▶ **WHAT IS BEING ASKED**
Put the entries from the line containing "Rendered at 1241 by 1754 pixels." through the line containing "text Una vez", inclusive, into a two-column CSV with the headers instruction and output. Each entry gets one row: its instruction and its answer, each in a single quoted field with line breaks replaced by spaces.

▶ **RECORDS PROVIDED**

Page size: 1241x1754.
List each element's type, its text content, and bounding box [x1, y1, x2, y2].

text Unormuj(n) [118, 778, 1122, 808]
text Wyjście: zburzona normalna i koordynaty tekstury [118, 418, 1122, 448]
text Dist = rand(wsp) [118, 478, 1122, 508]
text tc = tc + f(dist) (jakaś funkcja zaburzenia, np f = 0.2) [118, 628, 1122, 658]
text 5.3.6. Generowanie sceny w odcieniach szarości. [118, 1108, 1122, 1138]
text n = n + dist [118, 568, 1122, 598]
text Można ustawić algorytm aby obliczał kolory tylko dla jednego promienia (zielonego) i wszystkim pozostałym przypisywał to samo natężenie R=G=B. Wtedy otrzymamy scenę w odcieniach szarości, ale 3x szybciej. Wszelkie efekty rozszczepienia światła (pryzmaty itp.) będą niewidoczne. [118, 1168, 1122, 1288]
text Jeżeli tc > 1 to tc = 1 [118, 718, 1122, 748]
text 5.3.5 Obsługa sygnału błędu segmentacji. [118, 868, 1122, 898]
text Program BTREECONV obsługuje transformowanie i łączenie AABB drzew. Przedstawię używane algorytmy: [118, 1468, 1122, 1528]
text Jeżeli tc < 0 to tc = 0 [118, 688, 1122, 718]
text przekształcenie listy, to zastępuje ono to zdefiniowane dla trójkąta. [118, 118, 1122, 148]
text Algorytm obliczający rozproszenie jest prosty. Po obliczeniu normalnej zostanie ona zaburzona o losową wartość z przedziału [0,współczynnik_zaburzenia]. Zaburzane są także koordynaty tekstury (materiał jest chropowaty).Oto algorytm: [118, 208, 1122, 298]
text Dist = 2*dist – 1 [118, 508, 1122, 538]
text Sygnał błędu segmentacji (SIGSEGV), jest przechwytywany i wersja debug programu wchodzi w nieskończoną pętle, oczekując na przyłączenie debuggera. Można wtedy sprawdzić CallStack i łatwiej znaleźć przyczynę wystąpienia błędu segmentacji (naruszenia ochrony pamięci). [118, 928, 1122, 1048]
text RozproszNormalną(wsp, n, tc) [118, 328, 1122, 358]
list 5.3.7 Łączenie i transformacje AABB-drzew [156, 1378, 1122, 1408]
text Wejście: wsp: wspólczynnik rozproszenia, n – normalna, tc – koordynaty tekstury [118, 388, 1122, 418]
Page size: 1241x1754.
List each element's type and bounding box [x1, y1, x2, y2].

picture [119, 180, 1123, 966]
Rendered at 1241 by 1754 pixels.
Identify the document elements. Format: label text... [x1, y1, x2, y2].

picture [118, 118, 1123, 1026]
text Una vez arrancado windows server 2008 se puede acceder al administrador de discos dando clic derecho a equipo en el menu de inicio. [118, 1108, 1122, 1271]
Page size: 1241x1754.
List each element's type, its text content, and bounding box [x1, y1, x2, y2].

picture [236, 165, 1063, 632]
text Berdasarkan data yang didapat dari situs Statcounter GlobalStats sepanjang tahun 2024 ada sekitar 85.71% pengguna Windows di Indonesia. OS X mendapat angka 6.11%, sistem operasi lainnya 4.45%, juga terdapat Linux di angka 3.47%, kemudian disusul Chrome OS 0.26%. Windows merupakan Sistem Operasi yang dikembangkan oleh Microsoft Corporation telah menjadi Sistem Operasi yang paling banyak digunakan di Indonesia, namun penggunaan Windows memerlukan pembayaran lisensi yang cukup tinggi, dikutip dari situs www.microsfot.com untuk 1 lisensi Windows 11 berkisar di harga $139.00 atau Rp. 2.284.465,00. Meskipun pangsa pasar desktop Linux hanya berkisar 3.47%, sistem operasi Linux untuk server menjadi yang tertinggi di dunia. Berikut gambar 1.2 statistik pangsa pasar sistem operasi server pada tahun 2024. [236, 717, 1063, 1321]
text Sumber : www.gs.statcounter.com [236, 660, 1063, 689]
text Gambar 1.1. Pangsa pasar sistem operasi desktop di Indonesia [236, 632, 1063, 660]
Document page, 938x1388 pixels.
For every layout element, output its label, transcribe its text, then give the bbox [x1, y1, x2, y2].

▶ **EXERCISE RESPONSE**
instruction,output
"Rendered at 1241 by 1754 pixels. Identify the document elements. Format: label text... [x1, y1, x2, y2].","picture [118, 118, 1123, 1026] text Una vez arrancado windows server 2008 se puede acceder al administrador de discos dando clic derecho a equipo en el menu de inicio. [118, 1108, 1122, 1271]"